Use digital pens, keyboarding, or audio recording for greater efficiency.
When you talk on the phone or attend a meeting, you must have a digital note-taking process in place. Otherwise you’ll quickly default to ink pen and paper.
Traditionally, lawyers take notes with pen and paper. This is still an option in an electronic office, but it’s not optimal. If you make handwritten notes, then you need to scan them into your system Scanning is inefficient and avoided when possible.
Best pens for handwriting and scanning
If you hand-write your notes, use solid-marking pens such as a gel pen or very good ball-point pens ensuring your writing darker and clear in the scanned document. I find that cheaper ball-point pens’ marking isn’t very dark which results in poorer scanning.
I’m a huge fan of gel pens because they scan very well and write very well. This means then to stock your boardroom with pens that scan well.
Instead of hand-writing, you can type your notes, use a tablet, a tablet pc, digital pen and paper, or record your discussions with a digital recorder.
Typing on a computer for note-taking is great while you’re on the phone as long as (1) you have headset (a must have for everyone in the office, wireless preferably), and (2) you know how to type.
If you can’t type, then get a tablet PC. A tablet PC uses a stylus (metal pen) to write onto a touch-style screen. You can save your hand-written notes into the computer and/or use the handwriting-recognition to create typed text.
A final consideration is recording your telephone conversations and interviews and then pay for transcription services. These days VoIP makes it easy to digitally record telephone conversations. There are many digital recorders to record interviews that create MP3 files for easy transfer to whoever does transcription.
Be advised that your jurisdiction may have rules about disclosing when you’re recording conversations.
No matter how you take notes on the phone, get a headset. In fact, I highly recommend getting wireless headsets for everyone in your office.
One other option, of course, is having an assistant or junior lawyer take notes (typed, handwritten or on a tablet PC) – whether it be a speaker phone conversation or in-person meeting. This is a great option, but expensive.

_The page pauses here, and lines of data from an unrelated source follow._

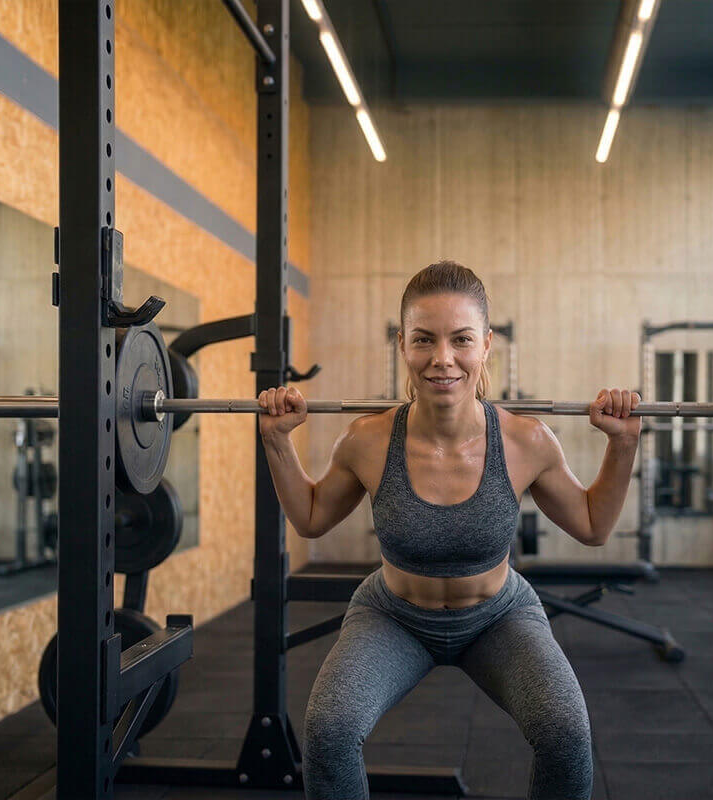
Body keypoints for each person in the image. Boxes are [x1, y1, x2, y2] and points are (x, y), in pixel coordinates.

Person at [258, 260, 641, 800]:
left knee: (566, 733)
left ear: (486, 344)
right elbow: (312, 517)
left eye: (461, 339)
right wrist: (277, 442)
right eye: (424, 340)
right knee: (330, 731)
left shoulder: (526, 441)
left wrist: (622, 445)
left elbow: (594, 525)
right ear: (402, 346)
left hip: (499, 617)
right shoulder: (367, 441)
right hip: (393, 616)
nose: (443, 359)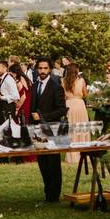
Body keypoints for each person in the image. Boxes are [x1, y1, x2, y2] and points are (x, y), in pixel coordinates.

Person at [30, 57, 67, 202]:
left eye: (45, 68)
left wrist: (42, 116)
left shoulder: (56, 87)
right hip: (37, 130)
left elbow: (62, 110)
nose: (43, 71)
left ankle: (54, 195)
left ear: (50, 69)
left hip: (53, 129)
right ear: (37, 69)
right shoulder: (34, 86)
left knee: (53, 163)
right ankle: (48, 193)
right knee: (42, 162)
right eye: (40, 68)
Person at [63, 64, 90, 164]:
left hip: (69, 105)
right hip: (79, 105)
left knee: (71, 129)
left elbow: (62, 96)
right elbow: (85, 94)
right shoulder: (81, 81)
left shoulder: (63, 81)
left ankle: (72, 156)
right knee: (82, 129)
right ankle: (83, 154)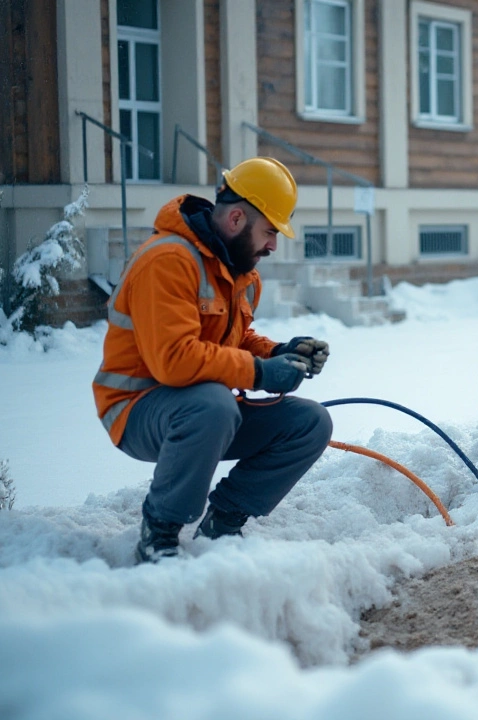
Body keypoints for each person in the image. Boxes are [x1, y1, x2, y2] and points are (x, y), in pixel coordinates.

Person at [93, 157, 333, 563]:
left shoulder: (242, 272)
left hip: (205, 409)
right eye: (270, 232)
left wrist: (278, 353)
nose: (273, 245)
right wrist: (260, 373)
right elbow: (174, 359)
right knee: (211, 405)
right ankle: (160, 533)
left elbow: (237, 338)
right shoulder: (167, 261)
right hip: (137, 409)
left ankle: (222, 522)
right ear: (237, 218)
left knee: (310, 423)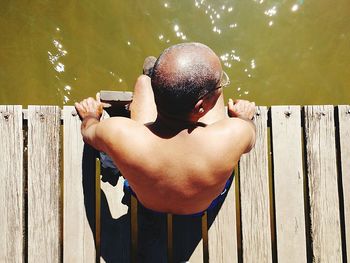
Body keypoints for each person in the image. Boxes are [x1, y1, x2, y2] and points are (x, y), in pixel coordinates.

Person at [75, 42, 256, 215]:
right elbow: (251, 135)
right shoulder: (235, 134)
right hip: (200, 207)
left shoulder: (118, 133)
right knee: (210, 90)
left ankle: (154, 77)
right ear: (200, 108)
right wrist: (243, 117)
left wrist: (91, 116)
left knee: (143, 82)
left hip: (145, 200)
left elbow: (88, 132)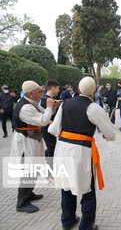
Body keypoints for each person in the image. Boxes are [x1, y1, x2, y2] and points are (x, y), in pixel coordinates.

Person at [48, 76, 116, 230]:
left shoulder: (65, 104)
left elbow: (53, 130)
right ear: (93, 91)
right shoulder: (93, 108)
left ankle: (68, 220)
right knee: (87, 189)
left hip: (62, 150)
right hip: (81, 152)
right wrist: (107, 135)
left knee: (66, 186)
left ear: (78, 90)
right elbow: (110, 133)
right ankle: (86, 226)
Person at [11, 80, 60, 213]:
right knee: (28, 171)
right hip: (26, 142)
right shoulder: (25, 107)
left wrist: (53, 107)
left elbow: (44, 113)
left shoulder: (31, 103)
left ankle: (29, 193)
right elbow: (43, 120)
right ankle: (22, 203)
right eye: (39, 92)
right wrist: (50, 108)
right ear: (31, 94)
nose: (41, 94)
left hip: (33, 139)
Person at [40, 80, 61, 175]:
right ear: (52, 88)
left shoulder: (51, 100)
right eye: (57, 88)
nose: (58, 90)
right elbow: (44, 116)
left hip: (51, 128)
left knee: (51, 148)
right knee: (52, 149)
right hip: (47, 129)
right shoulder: (46, 100)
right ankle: (49, 173)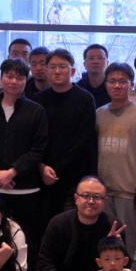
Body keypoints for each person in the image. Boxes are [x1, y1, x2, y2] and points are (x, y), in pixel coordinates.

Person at [0, 57, 49, 271]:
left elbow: (38, 148)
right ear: (1, 78)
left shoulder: (36, 110)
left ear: (25, 80)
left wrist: (12, 172)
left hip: (27, 188)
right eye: (9, 76)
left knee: (27, 239)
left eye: (19, 77)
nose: (13, 81)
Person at [95, 62, 136, 271]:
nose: (117, 85)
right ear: (106, 84)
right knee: (105, 243)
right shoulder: (99, 113)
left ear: (131, 84)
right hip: (101, 192)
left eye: (123, 81)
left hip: (129, 191)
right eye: (112, 81)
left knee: (131, 244)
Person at [34, 48, 98, 217]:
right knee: (44, 225)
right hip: (43, 176)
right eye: (52, 67)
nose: (57, 71)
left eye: (62, 66)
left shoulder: (85, 98)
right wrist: (41, 166)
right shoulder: (38, 100)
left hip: (75, 176)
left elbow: (83, 138)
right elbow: (33, 137)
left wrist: (56, 168)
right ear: (47, 71)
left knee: (72, 224)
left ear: (73, 71)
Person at [76, 44, 111, 108]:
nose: (95, 61)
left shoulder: (113, 88)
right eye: (91, 58)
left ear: (107, 63)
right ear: (84, 64)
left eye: (100, 58)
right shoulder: (76, 89)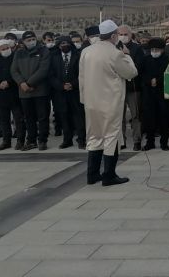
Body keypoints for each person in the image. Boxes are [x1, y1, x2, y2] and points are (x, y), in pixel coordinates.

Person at [79, 20, 138, 186]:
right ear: (113, 36)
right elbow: (131, 73)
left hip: (91, 103)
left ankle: (92, 174)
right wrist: (127, 55)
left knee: (94, 136)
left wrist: (84, 99)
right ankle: (109, 175)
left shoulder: (86, 51)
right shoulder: (115, 53)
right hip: (110, 102)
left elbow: (81, 78)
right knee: (112, 137)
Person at [11, 31, 51, 151]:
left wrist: (29, 83)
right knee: (29, 118)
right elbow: (14, 70)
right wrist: (22, 83)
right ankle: (31, 140)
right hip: (24, 92)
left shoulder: (43, 51)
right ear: (23, 42)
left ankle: (42, 140)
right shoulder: (19, 53)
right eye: (28, 40)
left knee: (43, 116)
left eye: (33, 39)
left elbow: (44, 69)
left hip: (40, 90)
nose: (31, 42)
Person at [0, 39, 26, 150]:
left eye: (7, 48)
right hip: (0, 93)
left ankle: (20, 140)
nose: (6, 50)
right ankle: (6, 141)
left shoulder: (15, 57)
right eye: (3, 49)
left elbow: (18, 72)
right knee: (4, 120)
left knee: (18, 118)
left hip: (14, 92)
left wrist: (8, 82)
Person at [49, 36, 86, 149]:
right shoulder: (54, 57)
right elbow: (51, 76)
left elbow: (83, 73)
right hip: (60, 92)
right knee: (64, 116)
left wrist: (73, 84)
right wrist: (61, 86)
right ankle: (67, 139)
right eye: (61, 44)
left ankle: (81, 140)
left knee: (78, 116)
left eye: (65, 43)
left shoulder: (78, 56)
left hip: (75, 91)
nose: (63, 45)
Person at [141, 38, 169, 151]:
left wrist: (158, 81)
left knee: (164, 118)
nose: (154, 51)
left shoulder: (167, 60)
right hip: (149, 93)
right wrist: (149, 81)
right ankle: (150, 142)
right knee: (149, 119)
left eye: (157, 49)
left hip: (162, 93)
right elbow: (141, 74)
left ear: (162, 50)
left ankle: (164, 142)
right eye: (152, 49)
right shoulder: (146, 59)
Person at [117, 25, 144, 151]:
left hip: (133, 87)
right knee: (119, 116)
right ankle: (121, 140)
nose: (122, 36)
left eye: (125, 34)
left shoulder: (137, 48)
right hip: (118, 87)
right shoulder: (113, 48)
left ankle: (137, 140)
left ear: (130, 34)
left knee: (136, 115)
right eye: (120, 34)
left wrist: (127, 56)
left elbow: (138, 67)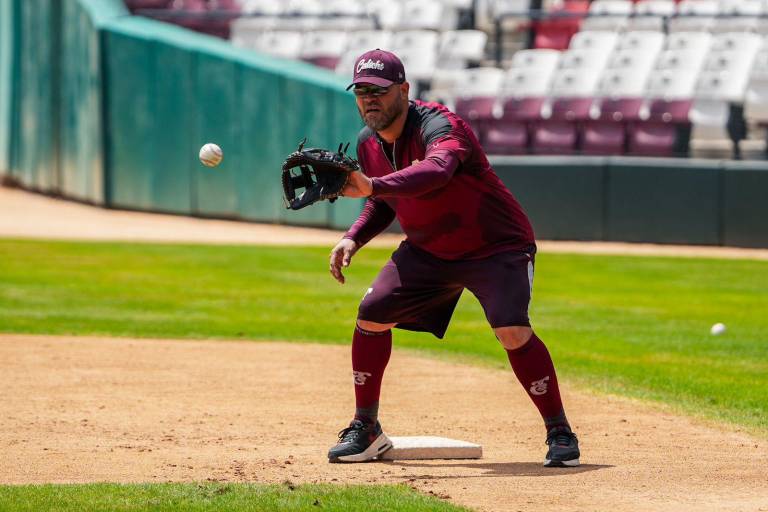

Right now when I’m on the phone, I type notes into my case management software phone records form. For in-person meetings, I make handwritten notes. The reason I take handwritten notes in-person is for me, typing behind a computer is impersonal. Also, word-processing doesn’t allow for diagrams and quick illustrations etc.
My optimal solution is getting a tablet PC which I hope to get in the near future. This way I eliminate scanning, a goal we must always have in mind.